About question 2 please refer to the Quick Start: r35.6

It appears you may have skipped some essential commands, resulting in missing files. Please execute the following commands before proceeding to the Example2 step.

cd Linux_for_Tegra/
sudo ./apply_binaries.sh
sudo ./tools/l4t_flash_prerequisites.sh

For question 3, yes put in recovery mode in each step

Hi David,

I upgraded to Jetson_Linux_R32.6 and followed all of the instructions from Quick Start — NVIDIA Jetson Linux Developer Guide 1 documentation

I followed the instructions in Workflow 11 Example 2 of README_l4t_initrd_flash.txt and also modified flash_l4t_external.xml so that device type="nvme" and I changed "NUM_SECTORS" to the correct number of 512 kb sectors on my NVMe SSD.

For reference this is what I followed:

Example 2: In this example, you want to boot Jetson Xavier NX SD from an
attached NVMe SSD. The SD card does not need to be plugged in.

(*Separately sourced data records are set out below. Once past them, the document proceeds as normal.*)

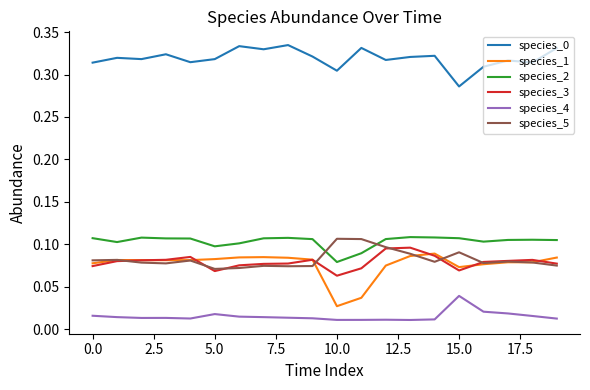

True or false: species_1 and species_4 cross at least once.

False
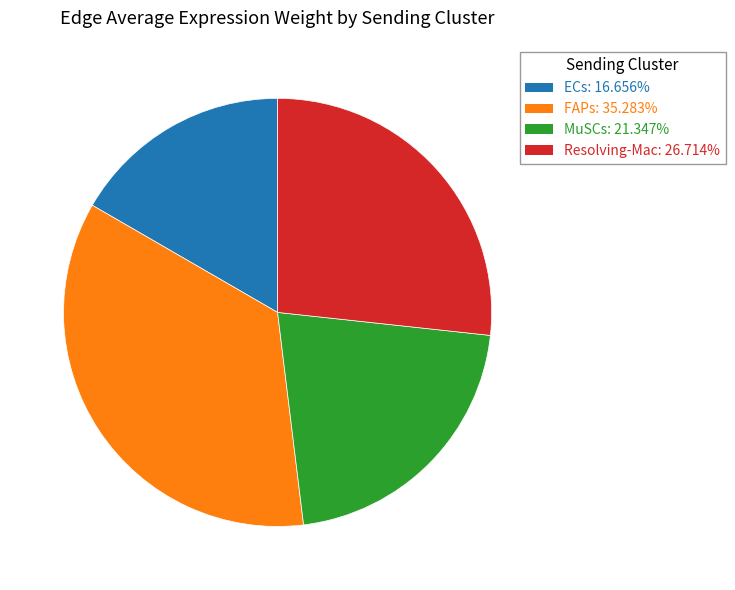

Is there a majority slice in this chart?

No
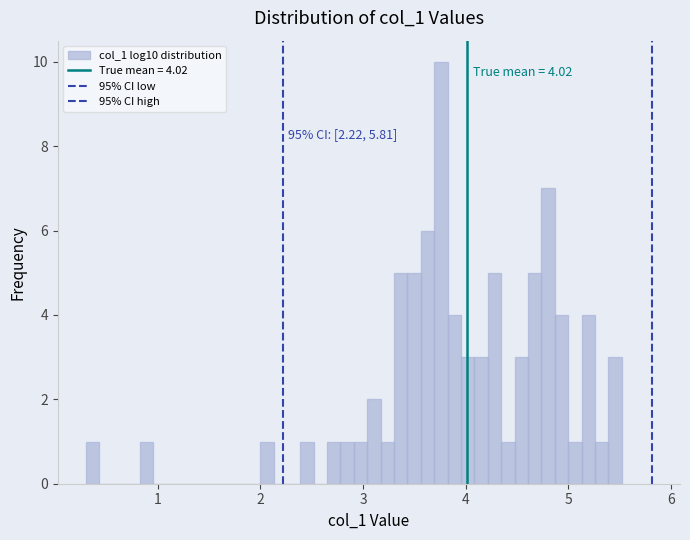

Read against the x-axis, roughly where is the centre of the tallest bar?

3.8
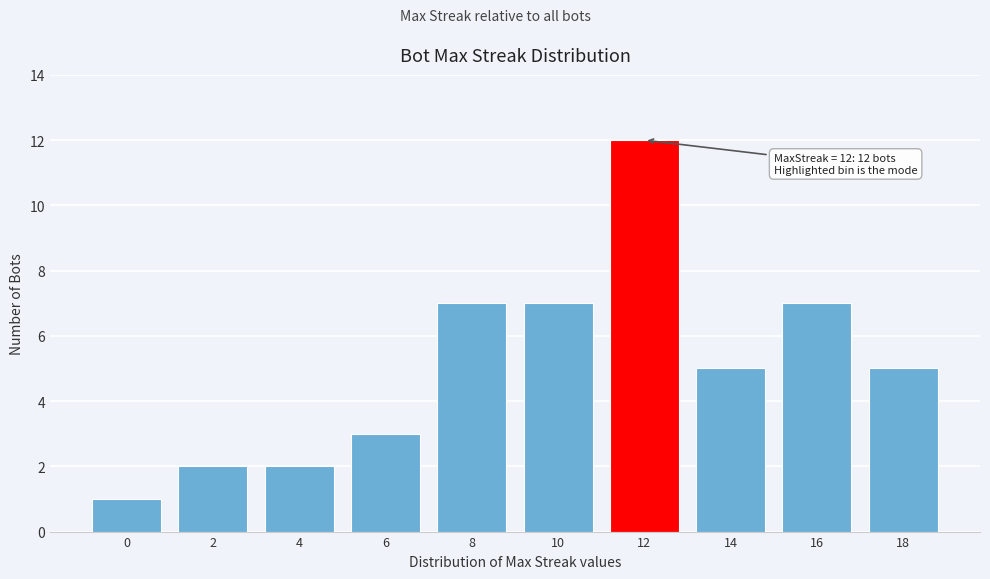

Reading right to left, what are all the values shown in this chart?

5	7	5	12	7	7	3	2	2	1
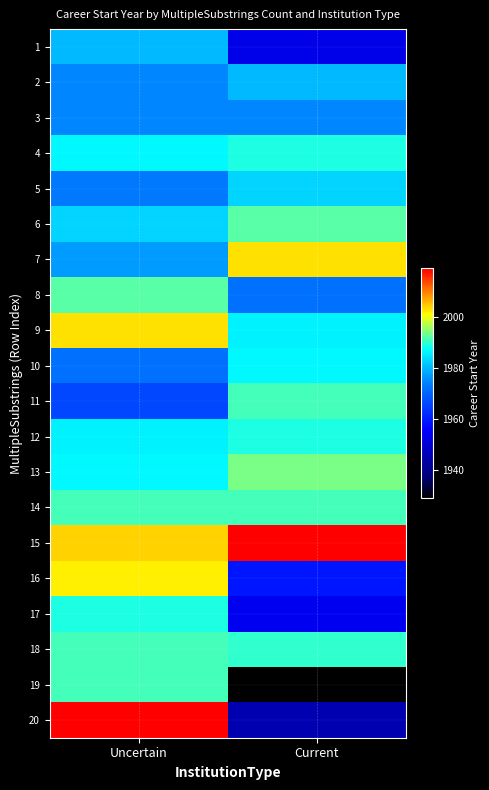

Which has a higher value, Current or Uncertain?

Uncertain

You can also
apply this if you don't want to use the emmc on the Jetson Xavier NX emmc.

1. Put the device into recovery mode, then generate qspi only images
for the internal device:
$ sudo ./tools/kernel_flash/l4t_initrd_flash.sh --no-flash jetson-xavier-nx-devkit-qspi internal

Note: The board name given here is not jetson-xavier-nx-devkit or
jetson-xavier-nx-devkit-emmc so that no SD card or eMMC images are generated.


2. Put the device into recovery mode, then generate a normal
filesystem for the external device:
$ sudo ./tools/kernel_flash/l4t_initrd_flash.sh --no-flash \
            --external-device nvme0n1p1 \
            -c ./tools/kernel_flash/flash_l4t_external.xml \
            --external-only --append jetson-xavier-nx-devkit external

3. Put the device into recovery mode, then flash both images:
$ sudo ./tools/kernel_flash/l4t_initrd_flash.sh --flash-only

Unfortunately, this did not succeed and I received these errors during the flashing process:

Error: Could not stat device /dev/mmcblk0 - No such file or directory.

Error flashing non-qspi storage

When I attempted to boot the NX, I receive these errors when kernel_boot_app is started:

  I/TC: Reserved shared memory is disabled
I/TC: Dynamic shared memory is enabled
I/TC: Normal World virtualization support is disabled
I/TC: Asynchronous notifications are disabled
I/TC: WARNING: Test UEFI variable auth key is being used !
I/TC: WARNING: UEFI variable protection is not fully enabled !

  E/TC:? 0 get_rpc_alloc_res:645 RPC allocation failed. Non-secure world result: ret=0xffff0000 ret_origin=0
E/LD:  init_elf:486 sys_open_ta_bin(bc50d971-d4c9-42c4-82cb-343fb7f37896)
E/TC:? 0 ldelf_init_with_ldelf:131 ldelf failed with res: 0xffff000c

Is it possible to put everything on the external NVMe SSD (bootloader, kernel, rootfs, APP, and other partitions) and boot from it? I’d like to find a way to not use the internal SD card at all.

Hi,
Sorry for the late response.
Do the issue solved?
If not, Please attach your flashing log and the serial console log for us to review.
About serial console log, you could refer to below link

Thanks

This topic was automatically closed 14 days after the last reply. New replies are no longer allowed.